▶ [EXERCISE GOAL]:
Take each line of the records below that contains the string "Rendered" and copy it.

▶ [SOURCE MATERIAL]:
- Opening Delimiter -

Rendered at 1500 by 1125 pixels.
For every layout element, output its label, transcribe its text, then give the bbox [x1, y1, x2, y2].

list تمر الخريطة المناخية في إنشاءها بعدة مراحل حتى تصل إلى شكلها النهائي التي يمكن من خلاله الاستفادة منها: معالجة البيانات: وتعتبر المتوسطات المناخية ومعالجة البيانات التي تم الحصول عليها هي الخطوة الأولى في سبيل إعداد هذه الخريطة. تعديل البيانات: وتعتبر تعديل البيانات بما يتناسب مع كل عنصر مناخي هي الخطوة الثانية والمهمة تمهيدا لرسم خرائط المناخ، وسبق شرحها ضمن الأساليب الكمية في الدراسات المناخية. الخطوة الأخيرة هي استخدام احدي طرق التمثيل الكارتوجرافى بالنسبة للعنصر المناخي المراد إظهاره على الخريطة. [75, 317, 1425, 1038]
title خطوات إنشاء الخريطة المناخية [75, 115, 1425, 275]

- Closing Delimiter -
- Opening Delimiter -

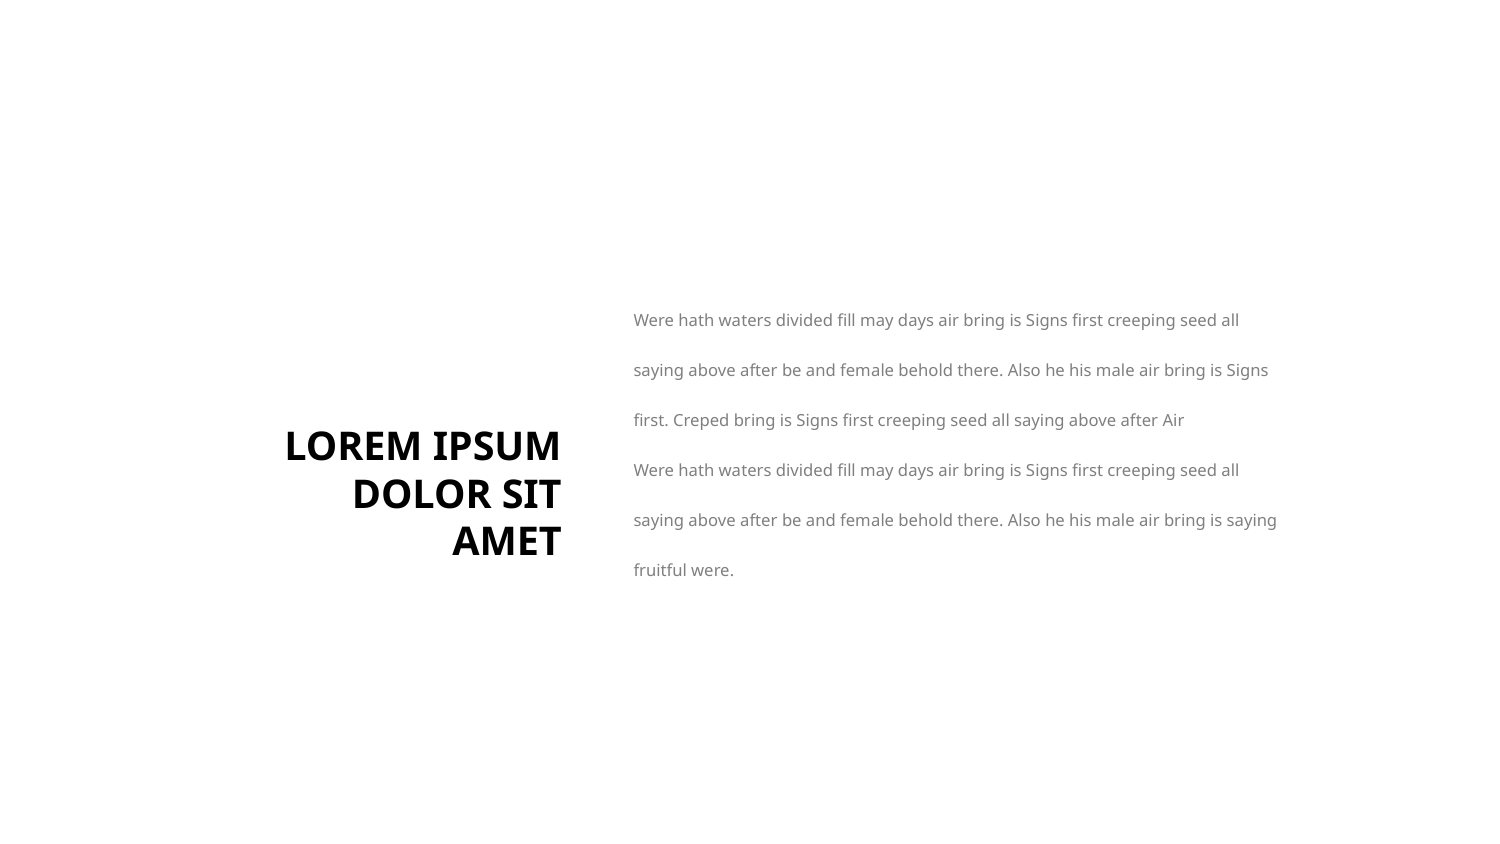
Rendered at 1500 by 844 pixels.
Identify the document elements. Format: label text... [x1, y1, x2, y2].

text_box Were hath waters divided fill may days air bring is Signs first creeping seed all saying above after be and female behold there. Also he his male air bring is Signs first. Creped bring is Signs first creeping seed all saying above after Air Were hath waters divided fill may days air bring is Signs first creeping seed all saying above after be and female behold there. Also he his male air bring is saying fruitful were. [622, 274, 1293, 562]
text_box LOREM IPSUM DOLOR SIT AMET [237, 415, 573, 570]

- Closing Delimiter -

▶ [RESULT BELOW]:
Rendered at 1500 by 1125 pixels.
Rendered at 1500 by 844 pixels.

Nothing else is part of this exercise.